--- SUPPLIED DATA Enclosed Below ---
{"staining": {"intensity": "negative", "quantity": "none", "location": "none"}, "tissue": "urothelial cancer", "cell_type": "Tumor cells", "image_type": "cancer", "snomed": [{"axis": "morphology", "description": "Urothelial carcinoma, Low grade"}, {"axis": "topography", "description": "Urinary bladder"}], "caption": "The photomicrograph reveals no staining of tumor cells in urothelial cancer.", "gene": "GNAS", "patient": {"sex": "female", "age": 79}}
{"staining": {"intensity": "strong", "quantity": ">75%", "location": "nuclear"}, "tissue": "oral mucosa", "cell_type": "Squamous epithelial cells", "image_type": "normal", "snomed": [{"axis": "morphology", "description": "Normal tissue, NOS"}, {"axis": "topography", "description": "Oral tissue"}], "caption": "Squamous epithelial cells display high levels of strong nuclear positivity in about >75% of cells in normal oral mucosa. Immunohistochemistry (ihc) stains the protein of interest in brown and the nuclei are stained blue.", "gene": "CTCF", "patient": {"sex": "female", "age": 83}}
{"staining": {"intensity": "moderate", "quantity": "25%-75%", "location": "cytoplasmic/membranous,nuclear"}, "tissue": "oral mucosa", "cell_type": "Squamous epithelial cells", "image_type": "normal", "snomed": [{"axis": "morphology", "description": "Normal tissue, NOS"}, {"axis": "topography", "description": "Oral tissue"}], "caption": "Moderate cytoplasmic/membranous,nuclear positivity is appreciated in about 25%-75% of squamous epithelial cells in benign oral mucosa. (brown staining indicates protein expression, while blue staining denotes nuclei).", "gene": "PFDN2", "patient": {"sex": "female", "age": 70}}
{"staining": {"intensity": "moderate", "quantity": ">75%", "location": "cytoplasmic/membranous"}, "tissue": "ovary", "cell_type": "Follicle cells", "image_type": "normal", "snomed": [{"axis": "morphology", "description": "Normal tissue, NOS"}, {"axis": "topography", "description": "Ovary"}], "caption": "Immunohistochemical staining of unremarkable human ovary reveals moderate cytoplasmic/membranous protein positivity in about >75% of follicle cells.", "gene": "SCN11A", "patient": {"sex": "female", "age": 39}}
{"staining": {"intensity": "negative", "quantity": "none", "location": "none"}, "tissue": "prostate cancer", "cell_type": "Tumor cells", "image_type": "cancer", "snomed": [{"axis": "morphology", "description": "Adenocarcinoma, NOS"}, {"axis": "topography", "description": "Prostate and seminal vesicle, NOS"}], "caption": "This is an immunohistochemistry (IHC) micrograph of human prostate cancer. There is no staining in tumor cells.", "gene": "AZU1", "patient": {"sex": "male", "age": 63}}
--- End of Enclosed SUPPLIED DATA ---
ACTIVITY: State the number of lines in these entries where the word "tumor" occurs, without any other words.

YOUR SOLUTION: 2